Here is a big-hearted loudspeaker, with powerful bass, a deep, wide and spacious soundstage, and oodles of subtle detail. Fortunately, the sound exceeds the speakers in scale and size, and the LS80 forms stereo images so precise you can almost touch them. They are not the lowest coloration speakers I have ever heard, but have a rich seductive quality. I was also surprised by the clean, transparent and non-fatiguing treble.
   OK, so the bass has a hint of ‘thrum’. Maybe the lows could be a touch deeper for speakers of this size, but it was deep enough. The sound is evenly balanced and so grand and detailed that this more than compensates. Maybe to some listeners they will seem slightly laidback, which makes a pleasant change from so many speakers these days, which are balanced forwards so as to impress in the shops.
   I found myself digging out old recordings, which is always a good sign. The LS80 were very competent with all kinds of material, including popular, rock, jazz and classical music – both orchestral and smaller in scale. More importantly for most ordinary mortals, as opposed to audiophiles, the LS80 is not like a highly tuned sports car requiring high-octane fuel to run well. The LS80 can’t transform a rubbishy sound, but it does not make mincemeat out of minor imperfections, such as a little background hiss from older recordings – and it made a fine fist with better quality DVDs (via an MF X-24 DAC).

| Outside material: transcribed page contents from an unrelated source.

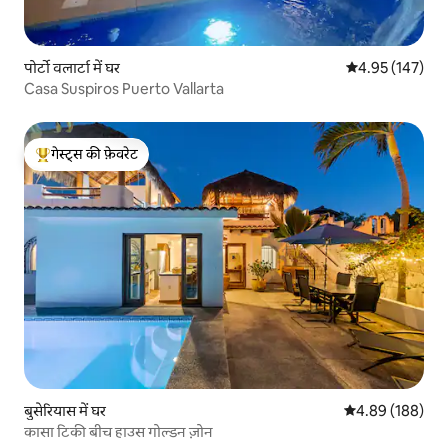
पोर्टो वलार्टा में घर
औसत रेटिंग 5 में स
4.95 (147)
Casa Suspiros Puerto Vallarta
गेस्ट्स की फ़ेवरेट
गेस्ट्स का टॉप फ़ेवरेट
बुसेरियास में घर
औसत रेटिंग 5 में स
4.89 (188)
कासा टिकी बीच हाउस गोल्डन ज़ोन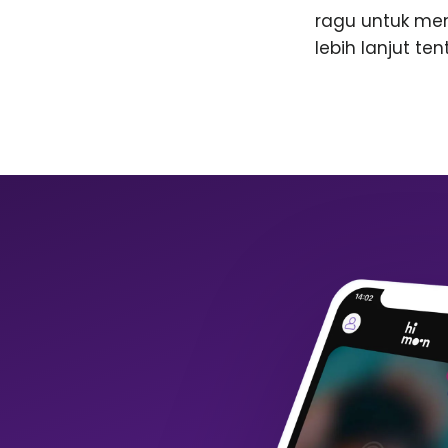
ragu untuk me
lebih lanjut te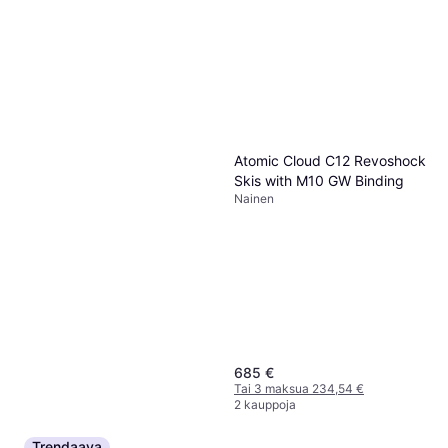
Line Skis Pandora 92 Black
Red
All Mountain -sukset
544,90 €
2 kauppoja
Atomic Cloud C12 Revoshock
Skis with M10 GW Binding
Nainen
685 €
Nordica Enforcer 94
Tai 3 maksua 234,54 €
493 €
2 kauppoja
2 kauppoja
Trendaava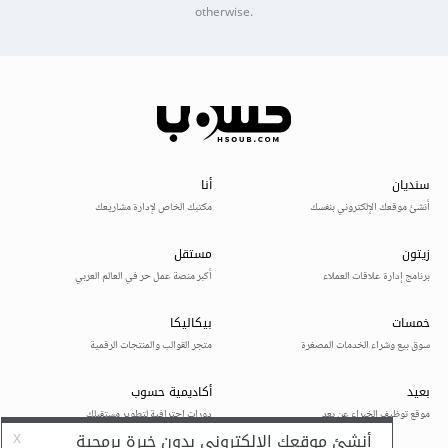
otherwise.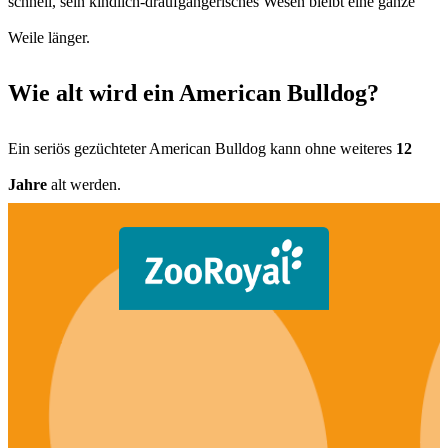
schnell, sein kindlich-draufgängerisches Wesen bleibt eine ganze
Weile länger.
Wie alt wird ein American Bulldog?
Ein seriös gezüchteter American Bulldog kann ohne weiteres
12
Jahre
alt werden.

   For instance, playing the DVD of Simon and Garfunkel’s Old Friends reunion concert reproduced the sounds of a big venue, the guitars, voices and piano very convincingly. And the intrinsic clarity and detail of the LS80 speakers communicated the live event in an entirely enjoyable manner, with juicy, full bass to deliver the kick bass drum well. Indeed, at times, with my eyes closed I quite forgot that I was listening to a DVD!

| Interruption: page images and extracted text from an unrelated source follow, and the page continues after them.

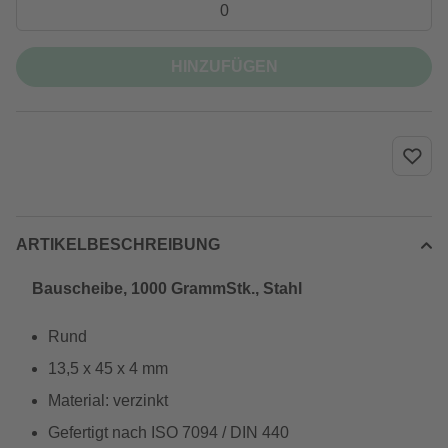
HINZUFÜGEN
ARTIKELBESCHREIBUNG
Bauscheibe, 1000 GrammStk., Stahl
Rund
13,5 x 45 x 4 mm
Material: verzinkt
Gefertigt nach ISO 7094 / DIN 440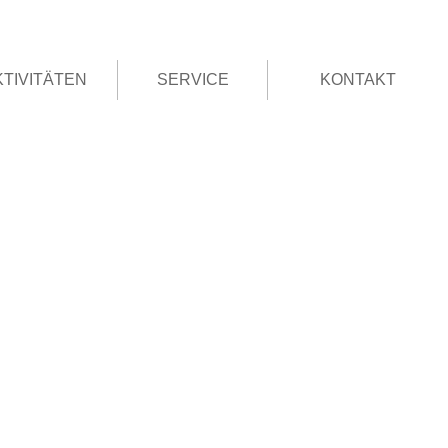
KTIVITÄTEN
SERVICE
KONTAKT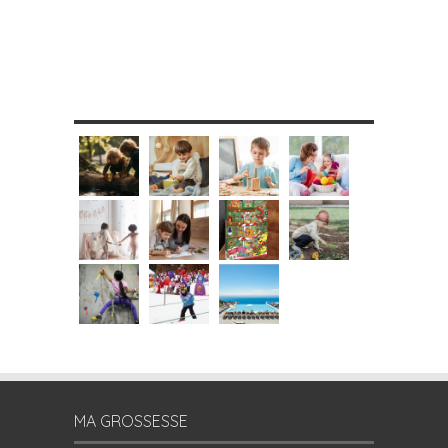
MES DIY
MA GROSSESSE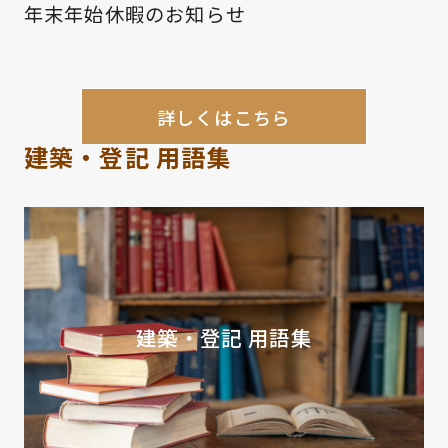
年末年始休暇のお知らせ
詳しくはこちら
建築・登記 用語集
建築・登記 用語集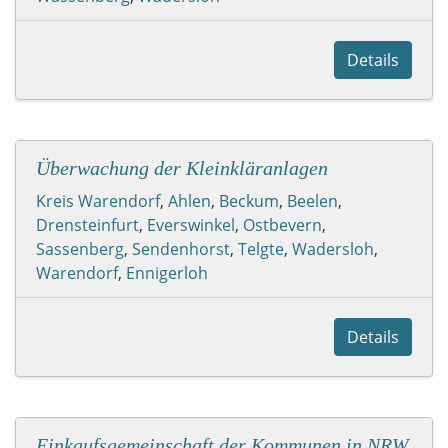
Details
Überwachung der Kleinkläranlagen
Kreis Warendorf
,
Ahlen
,
Beckum
,
Beelen
,
Drensteinfurt
,
Everswinkel
,
Ostbevern
,
Sassenberg
,
Sendenhorst
,
Telgte
,
Wadersloh
,
Warendorf
,
Ennigerloh
Details
Einkaufsgemeinschaft der Kommunen in NRW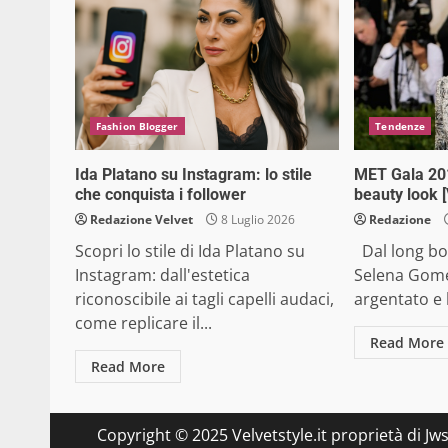
Fashion Blogger
Tendenze
Ida Platano su Instagram: lo stile
MET Gala 201
che conquista i follower
beauty look 
Redazione Velvet
8 Luglio 2026
Redazione
Scopri lo stile di Ida Platano su
Dal long bob
Instagram: dall'estetica
Selena Gomez
riconoscibile ai tagli capelli audaci,
argentato e b
come replicare il...
Read More
Read More
Copyright © 2025 Velvetstyle.it proprietà di Jw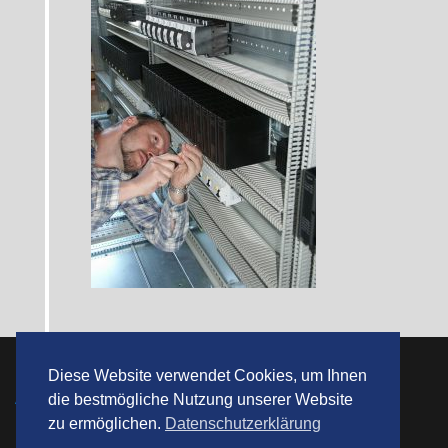
Diese Website verwendet Cookies, um Ihnen
AGBs
die bestmögliche Nutzung unserer Website
zu ermöglichen.
Datenschutzerklärung
DSGVO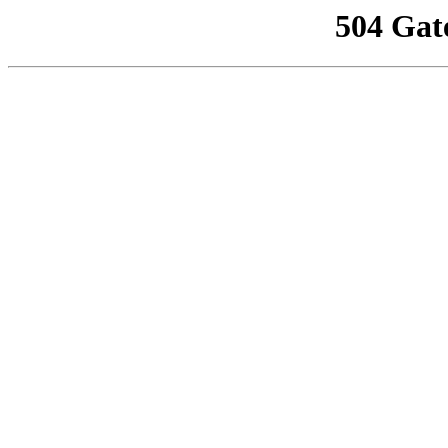
504 Gat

   With Synchronicity from The Police, and tracks such as ‘Every Breath You Take’ and ‘Wrapped Around Your Finger’, Sting’s voice was sympathetically handled, and while instruments were clear and precise, the sound never became harsh or fatiguing. The bass was maybe not the quickest I have heard, but rich and powerful and drove the music along very well.

I half expected less good results with classical music, but was pleasantly surprised. Playing an old recording of Dvorak’s enchanting Slavonic Dances, with the Bavarian RSO under Rafael Kubelik [DG 457 712-2], there was a lovely spread of sound, lush, fluid and transparent. These pieces lilted and jogged along beautifully. The horns and woodwind had a lovely clear tone and the strings were transparently detailed and smooth.
   The two tweeters seemed to blend very well. Indeed all the units integrated smoothly, with no obvious sign of bass/mid or mid/treble dislocation when heard from the listening seat. The slightly resonant bass was audible, but though present did not detract from my overall enjoyment.
   One inevitable downside of such tall loudspeakers concerns the stereo soundstage height. For instance, with Brahms’ two Cello Sonatas played by Mstislav Rostropovich and Rudolf Serkin, again on DG [410 510-2], the cello was positioned above the floor. However, the sound was excellent and I was pleased to discover that the slightly ‘fruity’ nature of the LS80’s bass did not spoil Rostropovich’s harmonically rich and resonant cello.

JBL’s three-and-a-half way LS80 offers a rich and detailed presentation with fine stereo and a big, deep wide soundstage. They are never ‘in your face’ and relatively unfussy when it comes to programme material. Rarely has such a big albeit relatively affordable speaker sounded so urbane, yet transparent and versatile. It is a rare trick. And I loved the translucency through the midrange and treble.